Ensuring the stability of the nation’s financial system remains “a work in progress,” a former chairman of the Federal Reserve Board said Friday, asserting that regulators could use more tools to take action.
“There is more work to be done,” former Fed Chair Janet Yellen said during a roundtable sponsored by the American Economics Association (AEA), in Atlanta. Current Fed Chairman Jerome H. (“Jay”) Powell and past Chairman Ben Bernanke also participated in the panel. “I actually think in the United States, we have a shortage of macro-prudential tools,” she said.
Yellen, who served as Fed chair from 2014-18, agreed that the financial system has been made more resilient since the crisis of 10 years ago.
“If we were to see a threat like house prices rising, and we are concerned that a bubble is developing, many countries have tools that a financial stability board could invoke,” Yellen said. “They (the tools) wouldn’t be invoked because anyone is worried about the safety of a particular banking institution. The concern would be that escalating house prices and the potential for a collapse could cause a deep and long recession.”

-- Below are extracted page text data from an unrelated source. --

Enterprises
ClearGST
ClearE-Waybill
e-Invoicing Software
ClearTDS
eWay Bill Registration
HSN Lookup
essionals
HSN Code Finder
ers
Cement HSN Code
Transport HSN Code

Yellen noted that many countries, for example, place caps on loans-to-value ratios (LTV) in lending, acknowledging that Canada, the United Kingdom (through the Bank of England) and a number of Asian countries are doing exactly that. “We actually don’t have such tools in the United States, and that worries me,” she said.
Although the Fed received new tools under post-crisis legislation, she said if there were a problem with a systemically important non-bank (such as an investment banking organization), “we lost some of the emergency lending powers that were used during the downturn” to resolve problems. She pointed specifically to insurance giant American International Group (AIG), which was propped up by federal regulators using those emergency powers during the financial crisis.
A collapse of AIG, she said, “would have been disastrous at the time.”
Current Chairman Powell said he agreed with Yellen that the Fed no longer has “a lot of tools that we can move around as a cyclical matter.” He said the Fed has had to make up for that by using existing tools such as the stress test, and the high capital, liquidity and resolution requirements that are “always on” during the cycle.
“I think we are not strong on tools that we can turn off and on,” he acknowledged.
Powell said he felt good about what the Fed has done with the banks and where they are. “But there is more to be done in central clearing, and more to be done in capital markets generally,” he said (as Yellen nodded agreement).